* **What to work on**:
Looking at the listing below, retype exactly the lines starting at the one containing "For every layout" and ending at the one containing "table_header [75, 194, 1200, 324]", both included, and nothing else.

* **Given entries**:
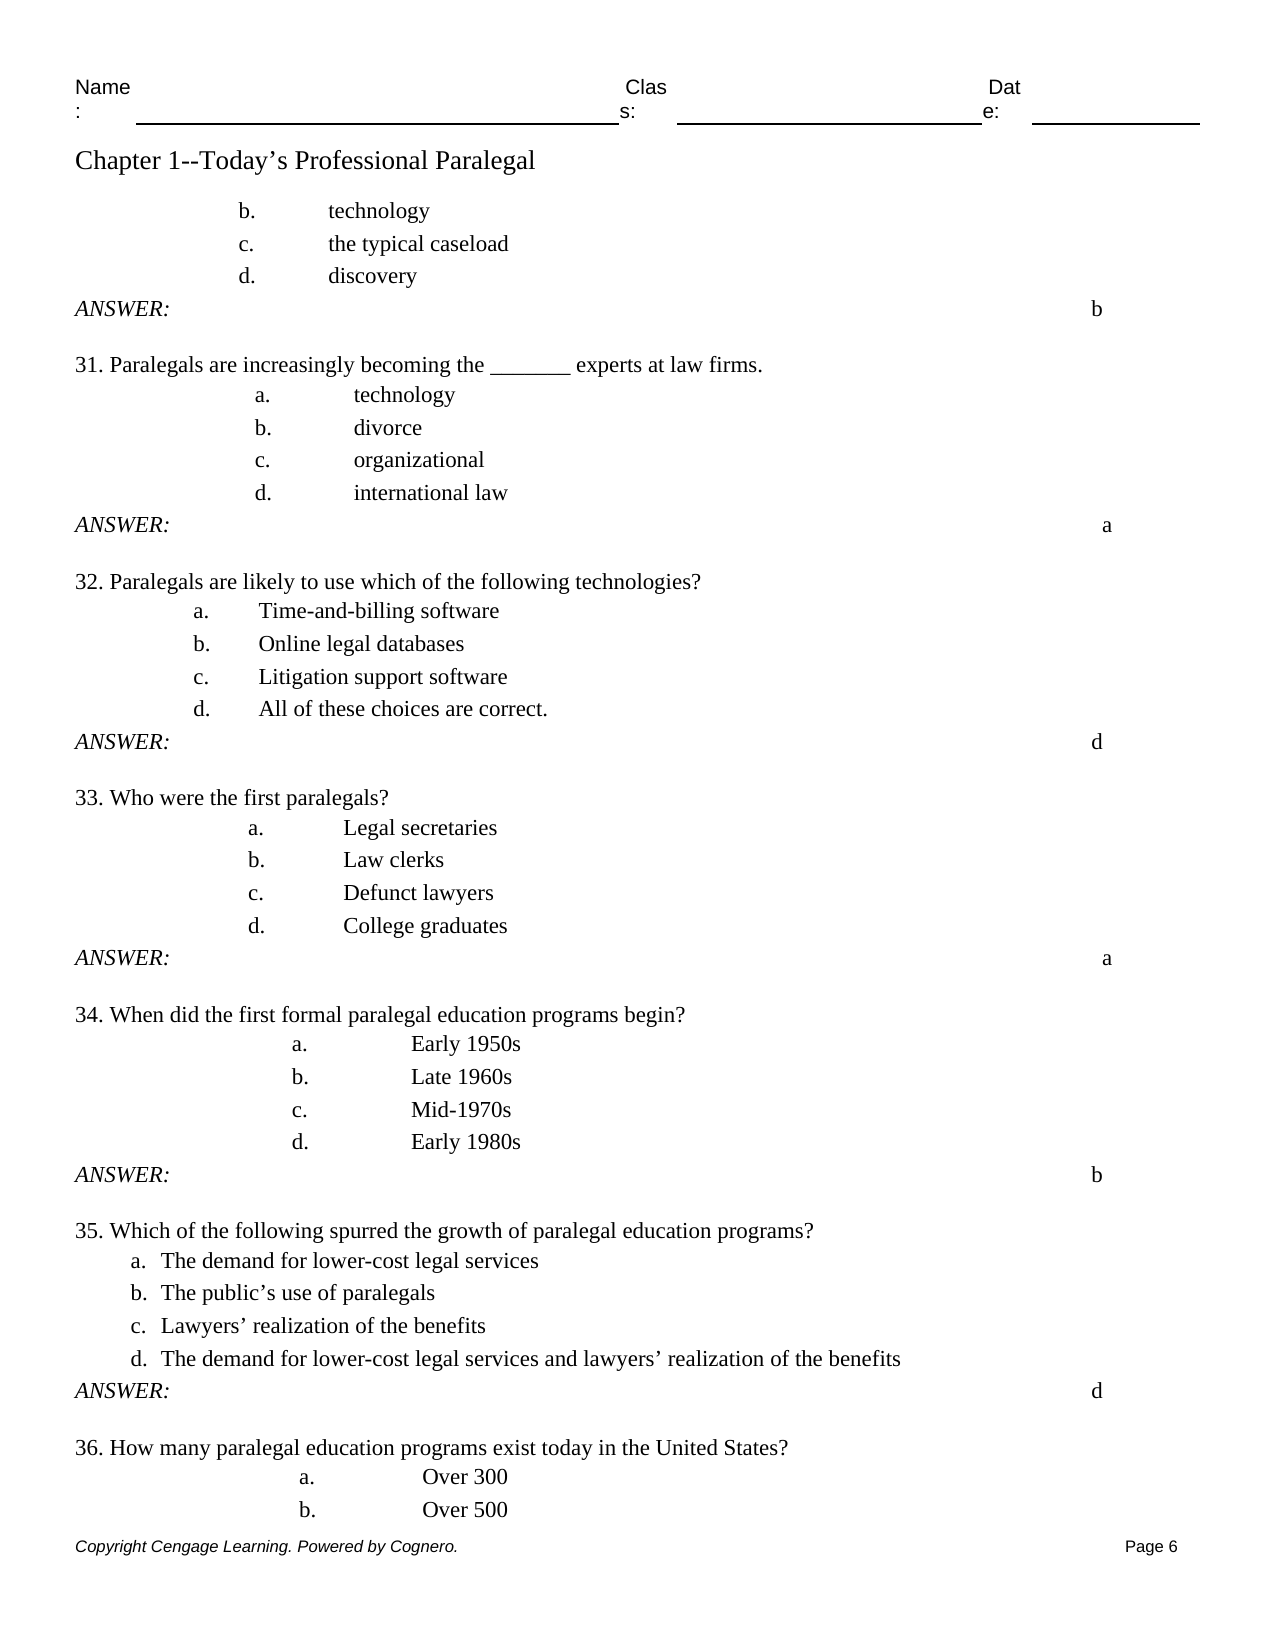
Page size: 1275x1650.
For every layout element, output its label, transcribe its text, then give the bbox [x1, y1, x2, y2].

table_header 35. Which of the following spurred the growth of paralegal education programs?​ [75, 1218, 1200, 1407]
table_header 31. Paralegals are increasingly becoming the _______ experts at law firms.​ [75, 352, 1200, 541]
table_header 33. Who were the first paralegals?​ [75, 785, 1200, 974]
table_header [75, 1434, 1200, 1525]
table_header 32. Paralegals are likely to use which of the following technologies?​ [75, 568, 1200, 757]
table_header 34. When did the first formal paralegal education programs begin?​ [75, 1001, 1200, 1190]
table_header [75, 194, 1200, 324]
---
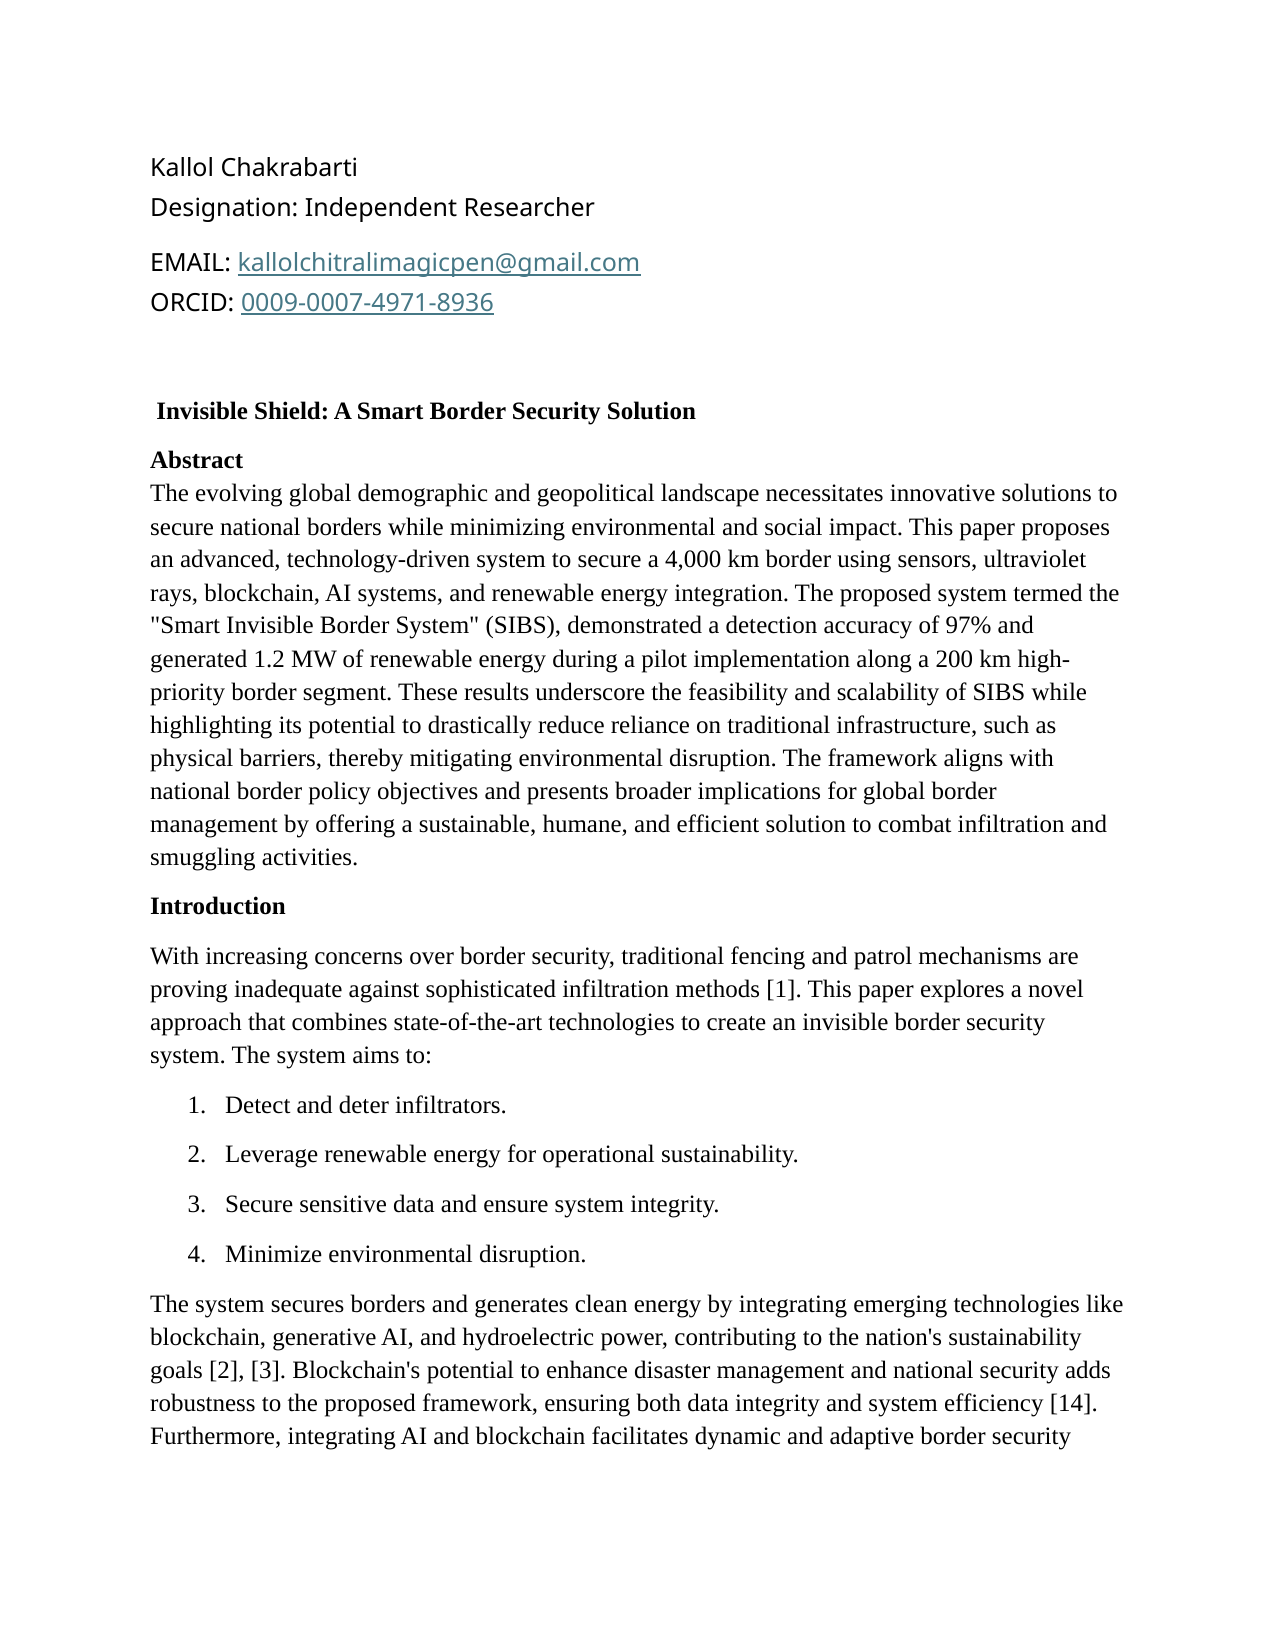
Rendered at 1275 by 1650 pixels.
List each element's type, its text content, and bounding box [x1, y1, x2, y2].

* **Solution**:
For every layout element, output its label, transcribe its text, then give the bbox [x1, y1, x2, y2].

table_header 35. Which of the following spurred the growth of paralegal education programs?​ [75, 1218, 1200, 1407]
table_header 31. Paralegals are increasingly becoming the _______ experts at law firms.​ [75, 352, 1200, 541]
table_header 33. Who were the first paralegals?​ [75, 785, 1200, 974]
table_header [75, 1434, 1200, 1525]
table_header 32. Paralegals are likely to use which of the following technologies?​ [75, 568, 1200, 757]
table_header 34. When did the first formal paralegal education programs begin?​ [75, 1001, 1200, 1190]
table_header [75, 194, 1200, 324]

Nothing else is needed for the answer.